A toxicology report filed with the coroner’s office stated it is possible the alcohol was a by-product of decomposition.

But beyond the technical details of what the jury deemed an accidental death, Rory Maddock wants people to know that her husband had a lot to look forward to.

She described a jovial man who was thrilled that sons Bradley, 25, and Colin, 19, had thrived as athletes when he struggled with his own athletic shortcomings. He was secretly proud of the fact that his sons would routinely beat him in basketball games in their driveway.

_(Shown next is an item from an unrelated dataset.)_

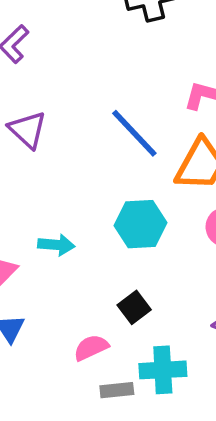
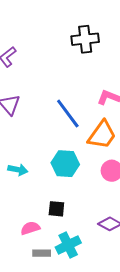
black square: (134, 307) -> (56, 209), turned 36
cyan cross: (163, 370) -> (68, 245), turned -30

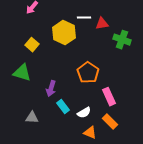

He was the consummate self-taught craftsman and woodworker and the Maddock home gives testimony to his handiwork, from the refinished wood floors that came from an old Oakland building to the backyard brick pizza oven he built.

His projects were piling up, and he attacked them with relish. Patio furniture, moldings, kitchen counters, a skylight for the foyer; they were all his doing. That was in addition to the numerous car engines he restored once he figured out how to do it.

Recently, Rory Maddock said, he rearranged his life to help her through the breast cancer, making himself available for all her appointments and treatments since she was diagnosed in November, often switching shifts to be there for a morning checkup. There were the free-range-chicken pot pies he made from scratch because he knew she didn’t have an appetite but might have a bit of her favorite meal. There were Cheerios by candlelight.

“He was fun. He loved life,” she said.